Other factors affecting global pork exporters
Changes in foreign exchange rates, and shipping, labor and pig production costs are also affecting global pork exporters. Brazil has benefited from these factors, Rabobank said, while the competitiveness of European producers is expected to deteriorate further. Europe’s challenges are due to increasing sustainability and animal welfare standards and the need for investment in these areas.
“Although European pork exports to third countries are still massive, these export flows are expected to decline in the coming years, as processors are likely to have a better chance generating a return on the upcoming investments in the European market,” Rabobank said.
In the U.S. and Canada, producers are supported by low feed prices and access to most growth markets.
“Consolidation in the U.S. and Canadian swine herds and continued progress toward more sustainable production systems will raise the value of U.S. and Canadian pork over time and reduce its competitiveness in world markets,” the report said. “U.S. and Canadian pork and variety meat exports will remain central to the global pork trade, particularly within the North American trade bloc.”
Although China has reached 95% self-sufficiency in pork production, that does not mean trade with that country will end, Rabobank said.
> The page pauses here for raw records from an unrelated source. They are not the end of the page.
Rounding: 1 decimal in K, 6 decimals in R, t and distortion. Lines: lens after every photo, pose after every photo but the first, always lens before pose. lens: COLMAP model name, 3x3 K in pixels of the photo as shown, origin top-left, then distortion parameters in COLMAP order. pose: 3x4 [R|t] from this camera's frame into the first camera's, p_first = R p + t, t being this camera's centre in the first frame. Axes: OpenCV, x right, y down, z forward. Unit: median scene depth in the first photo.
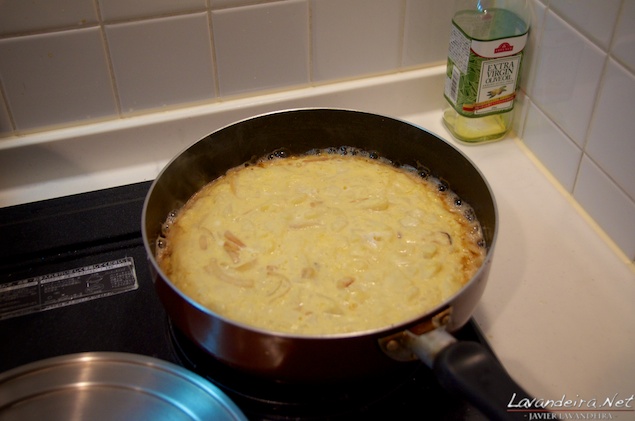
lens RADIAL K [[780.7, 0, 316.9], [0, 780.7, 211.5], [0, 0, 1]] dist [0.050875, 0.000000]
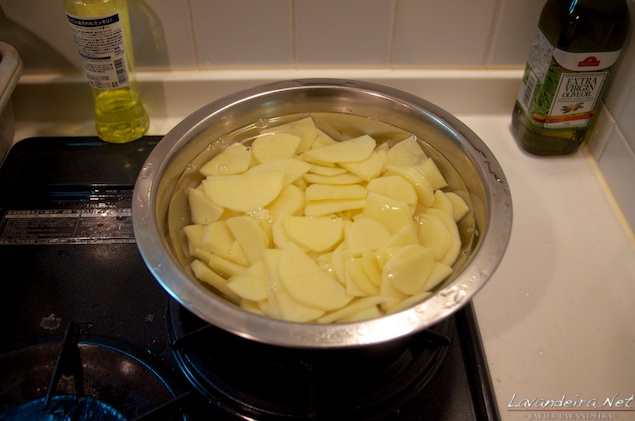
lens RADIAL K [[574.0, 0, 336.0], [0, 574.0, 226.1], [0, 0, 1]] dist [-0.019334, -0.024013]
pose [[0.966281, 0.206323, -0.154054, 0.090958], [-0.183899, 0.971744, 0.147968, -0.063950], [0.180231, -0.114648, 0.976920, 0.261240]]
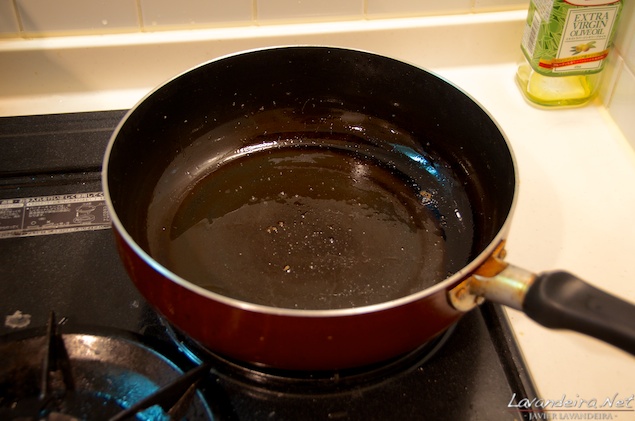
lens RADIAL K [[883.2, 0, 313.9], [0, 883.2, 213.7], [0, 0, 1]] dist [0.128992, 0.000000]
pose [[0.987963, 0.126241, -0.089404, 0.055445], [-0.121156, 0.990806, 0.060203, -0.000616], [0.096183, -0.048647, 0.994174, 0.015536]]
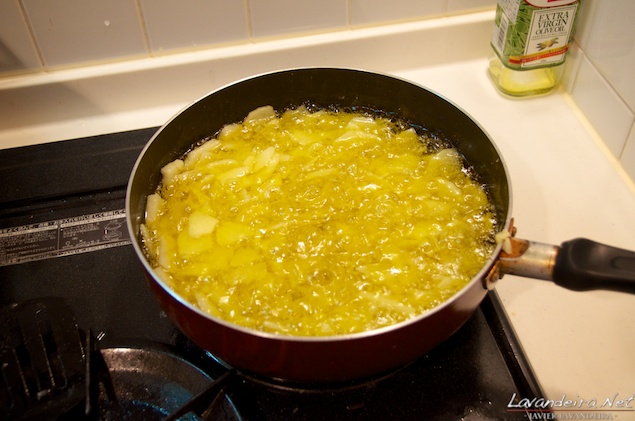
lens RADIAL K [[740.1, 0, 314.3], [0, 740.1, 212.4], [0, 0, 1]] dist [0.021275, 0.000000]
pose [[0.995027, 0.057551, -0.081299, 0.038715], [-0.047687, 0.991815, 0.118447, -0.046744], [0.087450, -0.113981, 0.989627, 0.084994]]
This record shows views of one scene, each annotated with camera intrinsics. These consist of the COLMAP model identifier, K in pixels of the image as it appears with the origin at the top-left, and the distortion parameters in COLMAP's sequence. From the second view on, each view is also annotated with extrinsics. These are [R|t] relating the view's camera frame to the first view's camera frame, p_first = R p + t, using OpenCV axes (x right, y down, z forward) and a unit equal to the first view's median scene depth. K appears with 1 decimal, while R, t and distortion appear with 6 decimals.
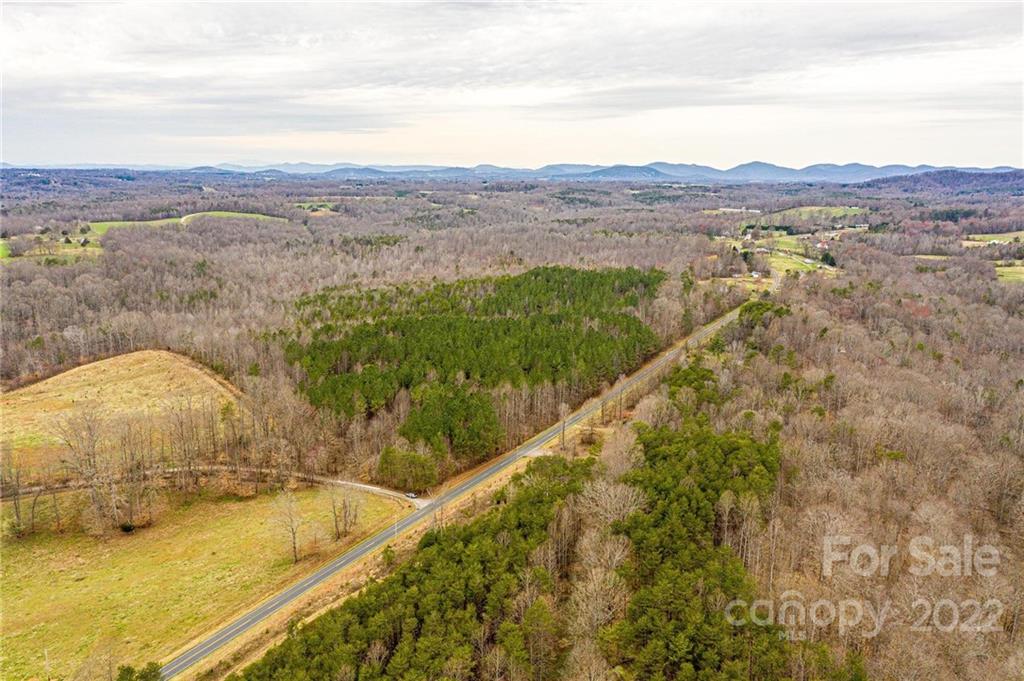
lens RADIAL K [[831.6, 0, 509.3], [0, 831.6, 323.9], [0, 0, 1]] dist [0.008811, 0.012139]
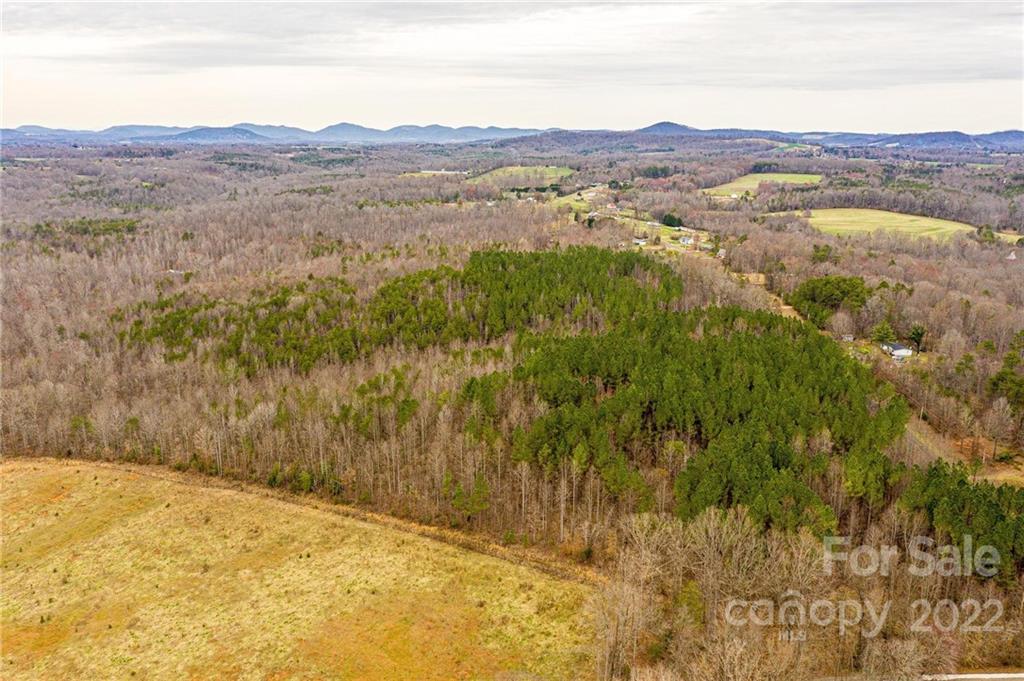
lens RADIAL K [[813.2, 0, 505.8], [0, 813.2, 342.5], [0, 0, 1]] dist [-0.008201, 0.053283]
pose [[0.872572, -0.126774, 0.471748, -0.102620], [0.093051, 0.991190, 0.094252, -0.017469], [-0.479541, -0.038345, 0.876681, 0.097901]]
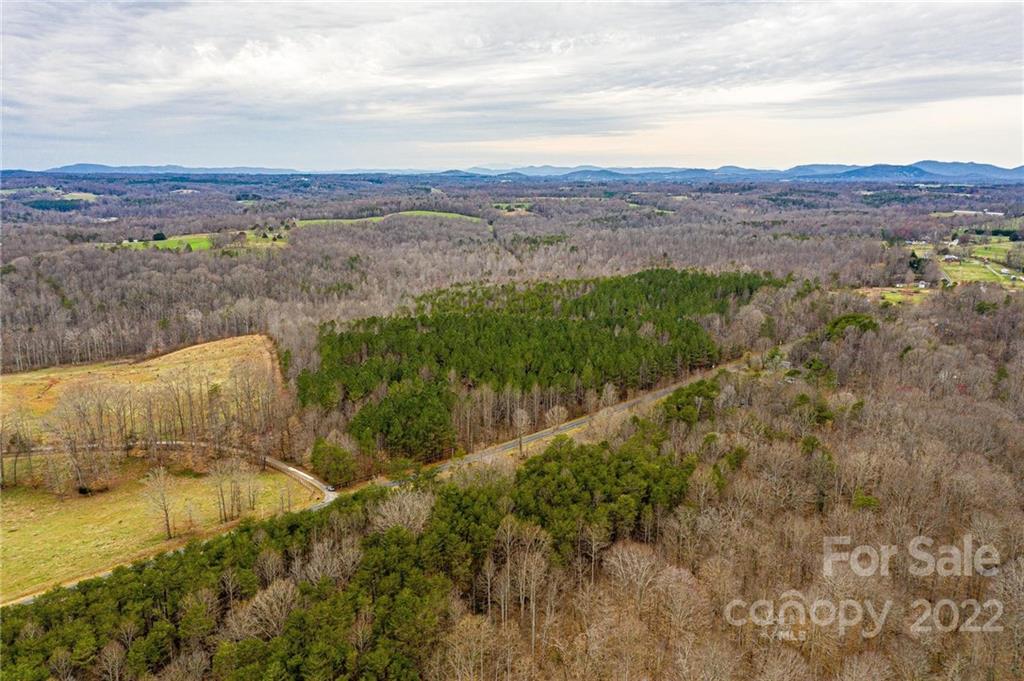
lens RADIAL K [[827.0, 0, 500.8], [0, 827.0, 340.8], [0, 0, 1]] dist [0.010066, 0.011750]
pose [[0.953912, 0.052618, -0.295438, 0.049505], [-0.047438, 0.998569, 0.024678, -0.000571], [0.296314, -0.009526, 0.955043, 0.016262]]
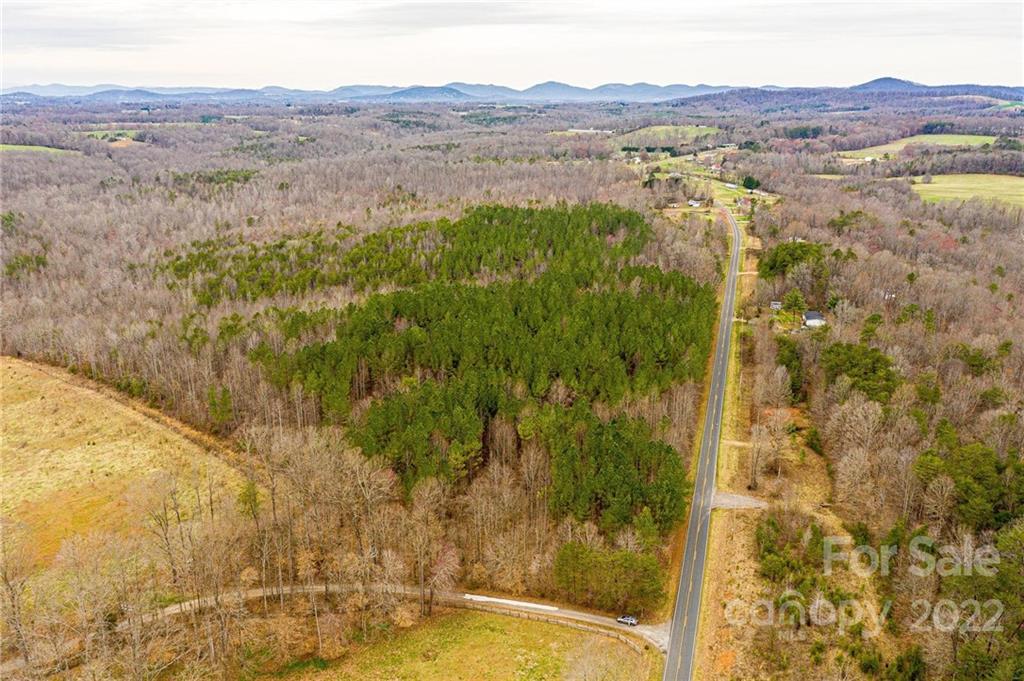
lens RADIAL K [[814.8, 0, 512.0], [0, 814.8, 340.5], [0, 0, 1]] dist [0.015098, 0.002708]
pose [[0.967452, -0.080918, 0.239769, -0.045117], [0.053293, 0.991398, 0.119543, -0.010393], [-0.247380, -0.102874, 0.963442, 0.063698]]
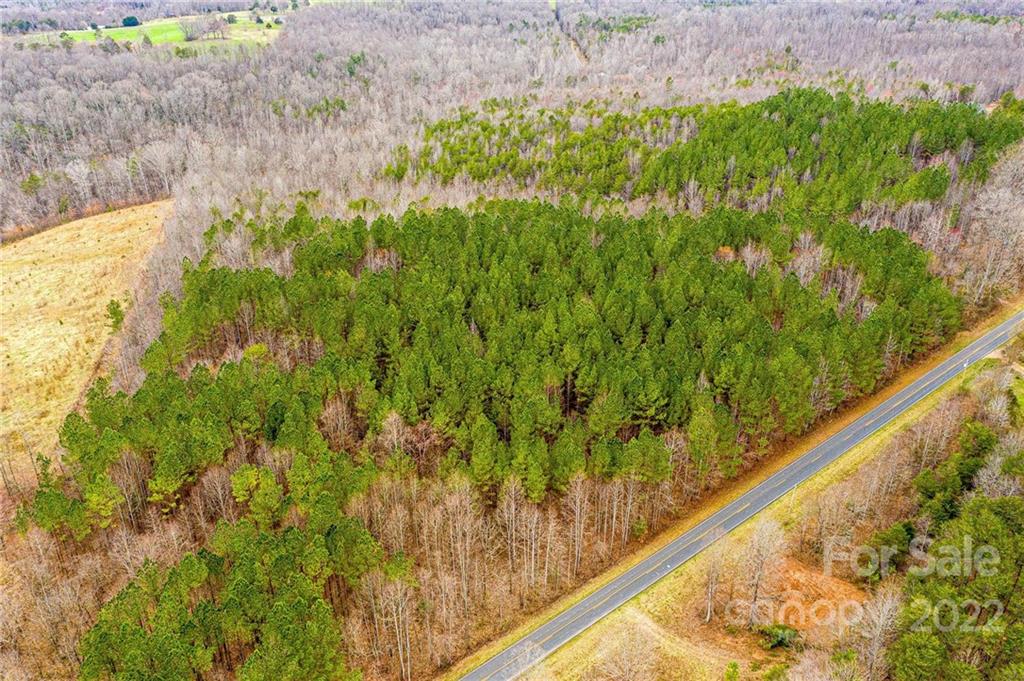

“Producing 100% of demand is economically inefficient – 95% or 105% is economically more efficient because it allows optimizing the product mix based on (changing) demand. We therefore expect China’s annual pork imports to stabilize at around 2.5 million to 3 million metric tons, with muscle meat and offal each accounting for about 50% of total volumes, respectively,” the report said.
Vietnam and the Philippines are also expected to remain important export destinations despite their increasing self-sufficiency.